**TASK STATEMENT:**
Copy out the text lines in all of the records below word for word, and leave out the pictures.
[Opening RECORDS FOR THE TASK section]
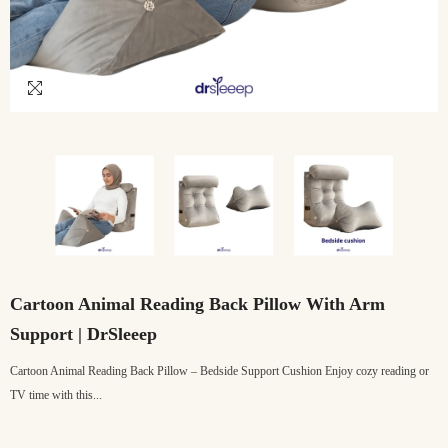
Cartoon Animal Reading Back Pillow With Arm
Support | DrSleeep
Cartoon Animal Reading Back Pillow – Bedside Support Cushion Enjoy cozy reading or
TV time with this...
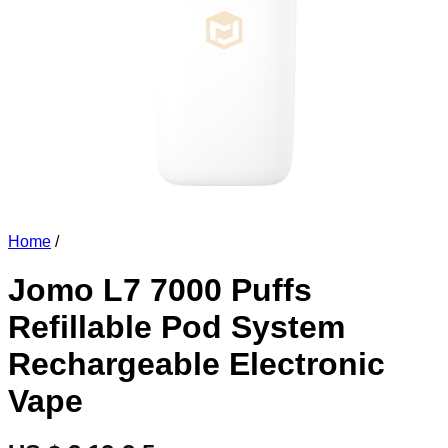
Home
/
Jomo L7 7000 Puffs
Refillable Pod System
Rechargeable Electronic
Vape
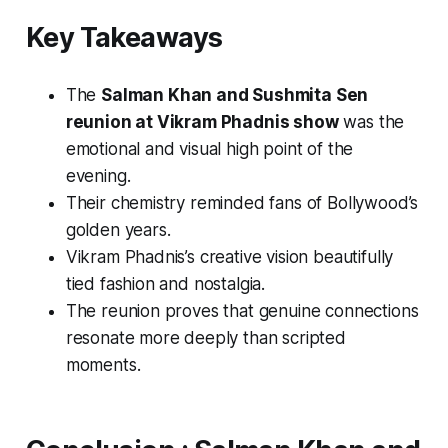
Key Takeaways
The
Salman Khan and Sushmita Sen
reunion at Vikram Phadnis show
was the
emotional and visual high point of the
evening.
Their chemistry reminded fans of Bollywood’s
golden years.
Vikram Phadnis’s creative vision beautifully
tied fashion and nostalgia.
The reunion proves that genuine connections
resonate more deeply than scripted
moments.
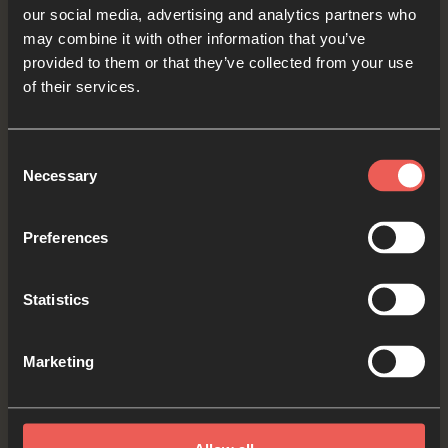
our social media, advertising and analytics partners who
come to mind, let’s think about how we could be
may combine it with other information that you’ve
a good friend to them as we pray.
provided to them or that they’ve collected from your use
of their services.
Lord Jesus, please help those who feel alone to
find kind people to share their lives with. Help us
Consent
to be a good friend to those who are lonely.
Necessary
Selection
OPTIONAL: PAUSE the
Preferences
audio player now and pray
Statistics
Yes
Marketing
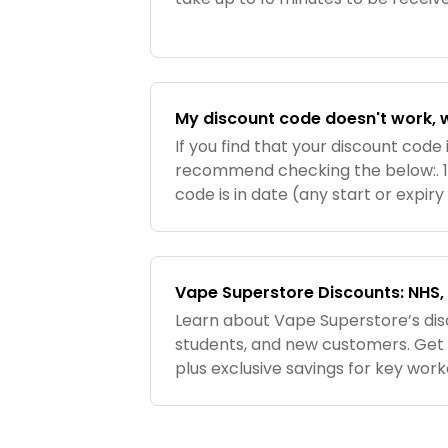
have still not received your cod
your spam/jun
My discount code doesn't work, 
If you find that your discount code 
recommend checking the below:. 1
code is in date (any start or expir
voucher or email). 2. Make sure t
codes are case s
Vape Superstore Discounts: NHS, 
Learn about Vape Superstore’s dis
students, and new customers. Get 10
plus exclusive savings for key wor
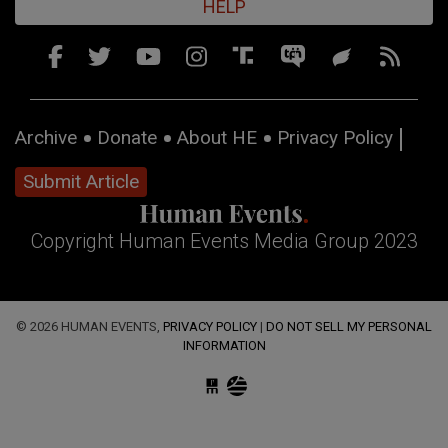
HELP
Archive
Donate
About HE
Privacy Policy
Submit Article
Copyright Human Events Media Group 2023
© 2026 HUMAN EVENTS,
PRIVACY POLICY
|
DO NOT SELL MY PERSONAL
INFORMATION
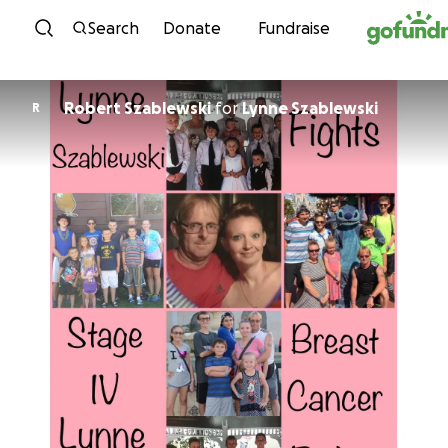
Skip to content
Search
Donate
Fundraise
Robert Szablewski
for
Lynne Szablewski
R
[Closing RECORDS FOR THE TASK section]
**WRITTEN ANSWER:**
Cartoon Animal Reading Back Pillow With Arm
Support | DrSleeep
Cartoon Animal Reading Back Pillow – Bedside Support Cushion Enjoy cozy reading or
TV time with this...
Home
/
Jomo L7 7000 Puffs
Refillable Pod System
Rechargeable Electronic
Vape
Key Takeaways
The
Salman Khan and Sushmita Sen
reunion at Vikram Phadnis show
was the
emotional and visual high point of the
evening.
Their chemistry reminded fans of Bollywood’s
golden years.
Vikram Phadnis’s creative vision beautifully
tied fashion and nostalgia.
The reunion proves that genuine connections
resonate more deeply than scripted
moments.
our social media, advertising and analytics partners who
come to mind, let’s think about how we could be
may combine it with other information that you’ve
a good friend to them as we pray.
provided to them or that they’ve collected from your use
of their services.
Lord Jesus, please help those who feel alone to
find kind people to share their lives with. Help us
Consent
to be a good friend to those who are lonely.
Necessary
Selection
OPTIONAL: PAUSE the
Preferences
audio player now and pray
Statistics
Yes
Marketing
have still not received your cod
your spam/jun
My discount code doesn't work, 
If you find that your discount code 
recommend checking the below:. 1
code is in date (any start or expir
voucher or email). 2. Make sure t
codes are case s
Vape Superstore Discounts: NHS, 
Learn about Vape Superstore’s dis
students, and new customers. Get 10
plus exclusive savings for key wor
HELP
Archive
Donate
About HE
Privacy Policy
Submit Article
Copyright Human Events Media Group 2023
© 2026 HUMAN EVENTS,
PRIVACY POLICY
|
DO NOT SELL MY PERSONAL
INFORMATION
Skip to content
Search
Donate
Fundraise
Robert Szablewski
for
Lynne Szablewski
R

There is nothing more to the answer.